▶ **Stored records**

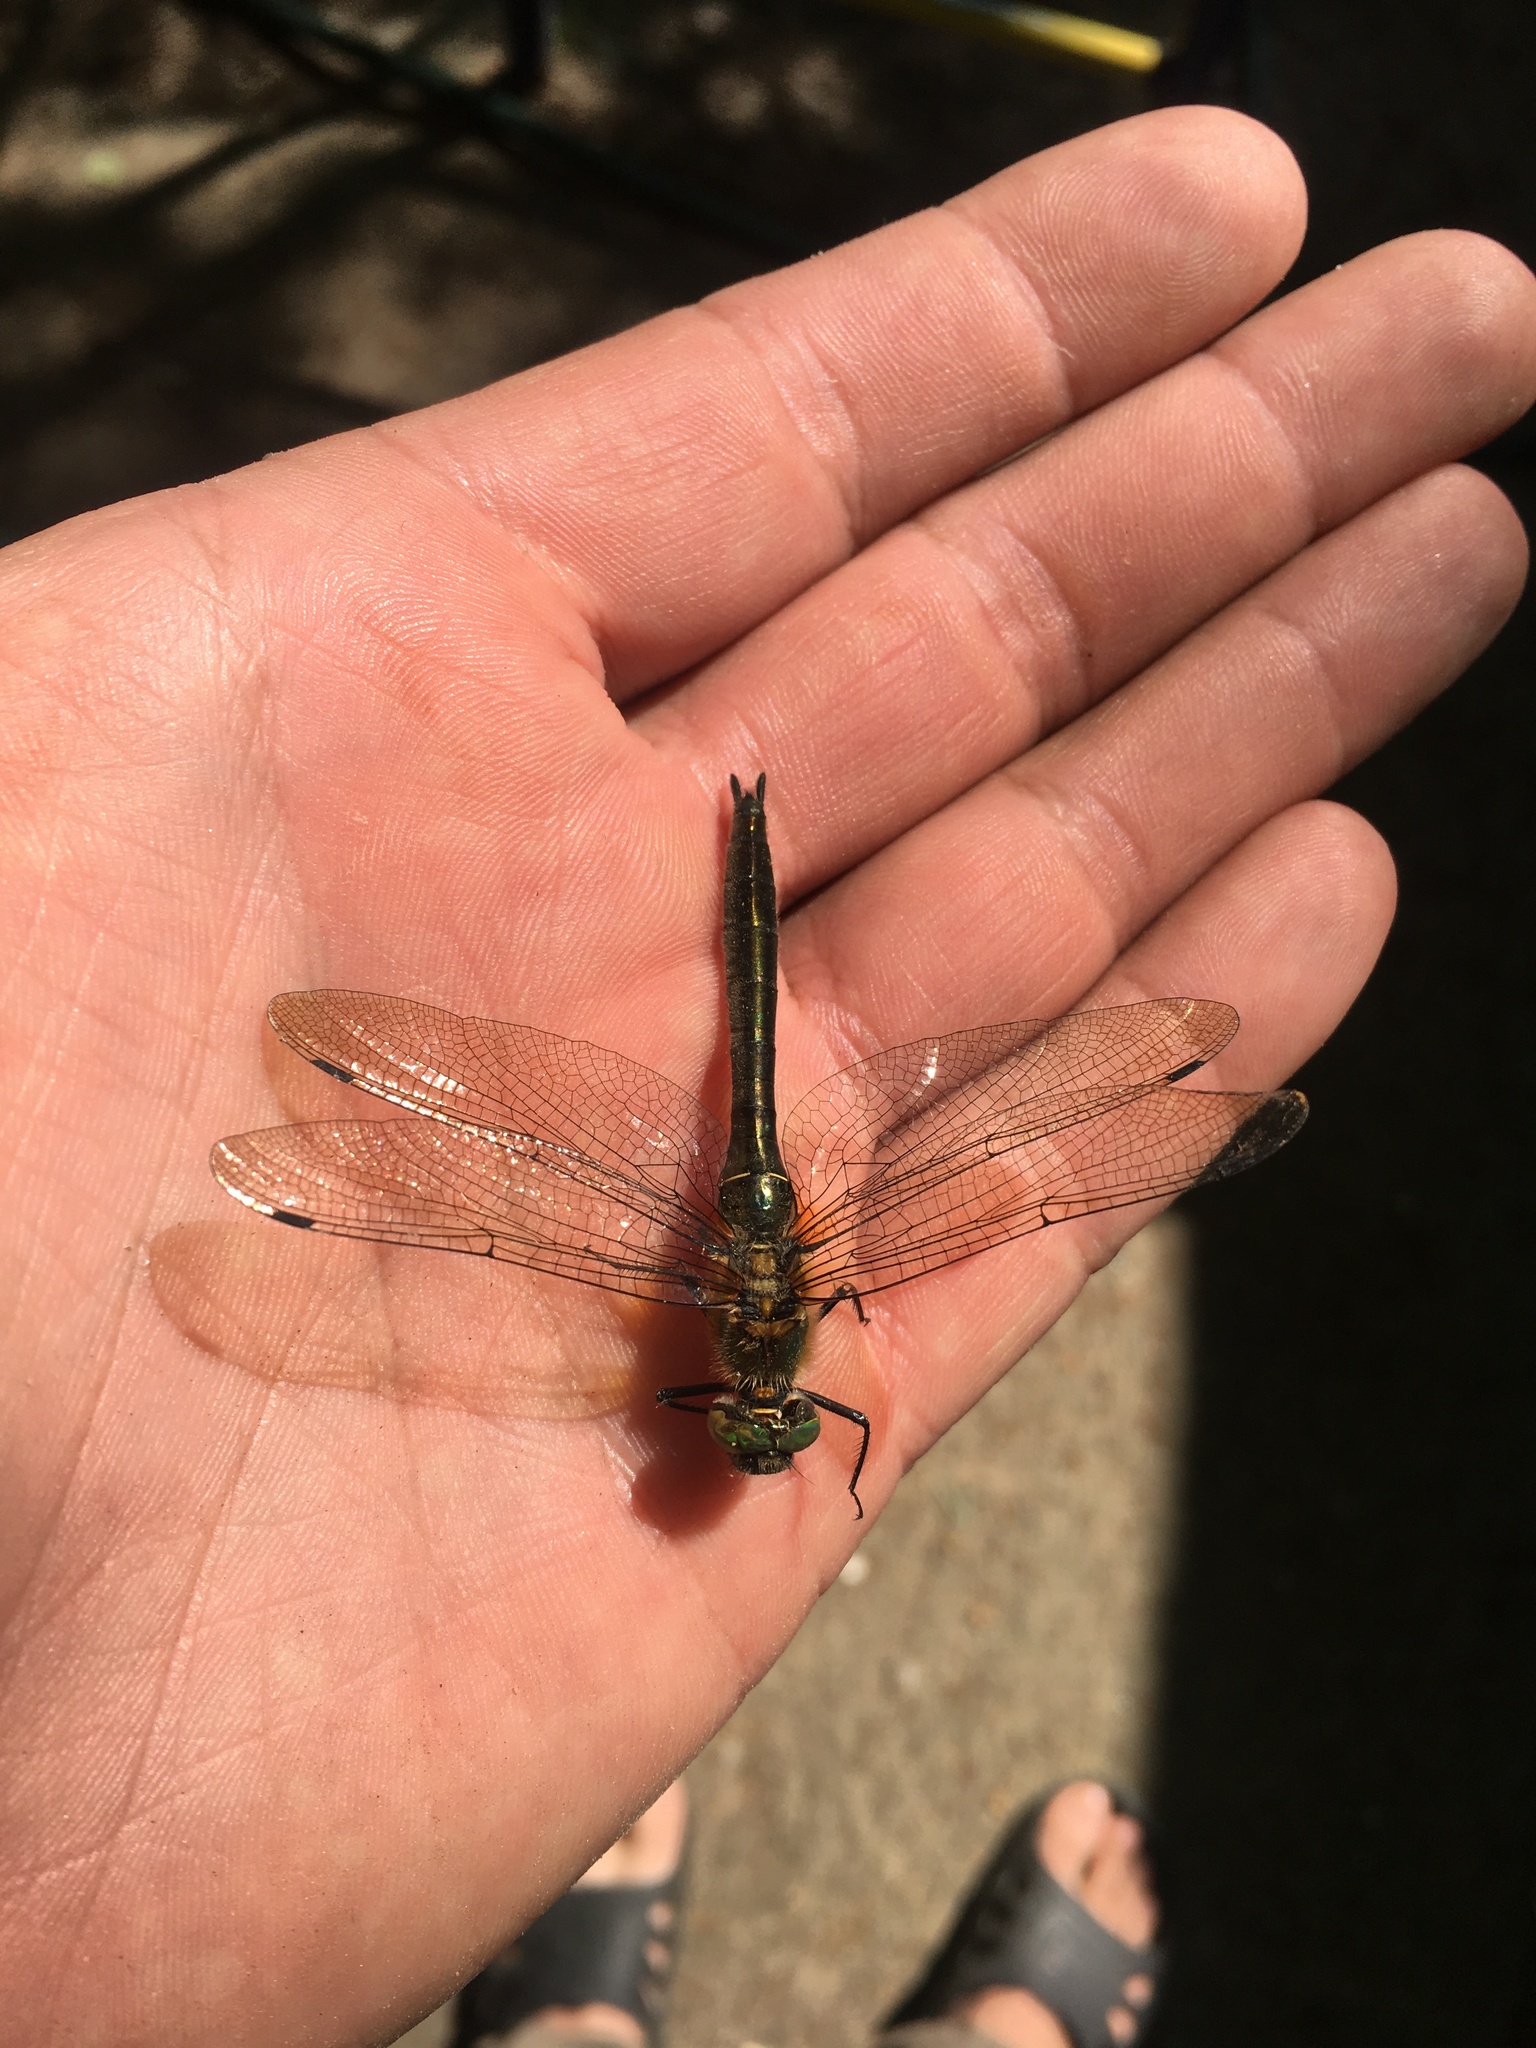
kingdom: Animalia
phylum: Arthropoda
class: Insecta
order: Odonata
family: Corduliidae
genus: Cordulia
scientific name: Cordulia aenea
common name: Downy emerald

▶ **Problem**
Copy every line of the data above word for word, leaving out the pictures.

▶ **Written response**
kingdom: Animalia
phylum: Arthropoda
class: Insecta
order: Odonata
family: Corduliidae
genus: Cordulia
scientific name: Cordulia aenea
common name: Downy emerald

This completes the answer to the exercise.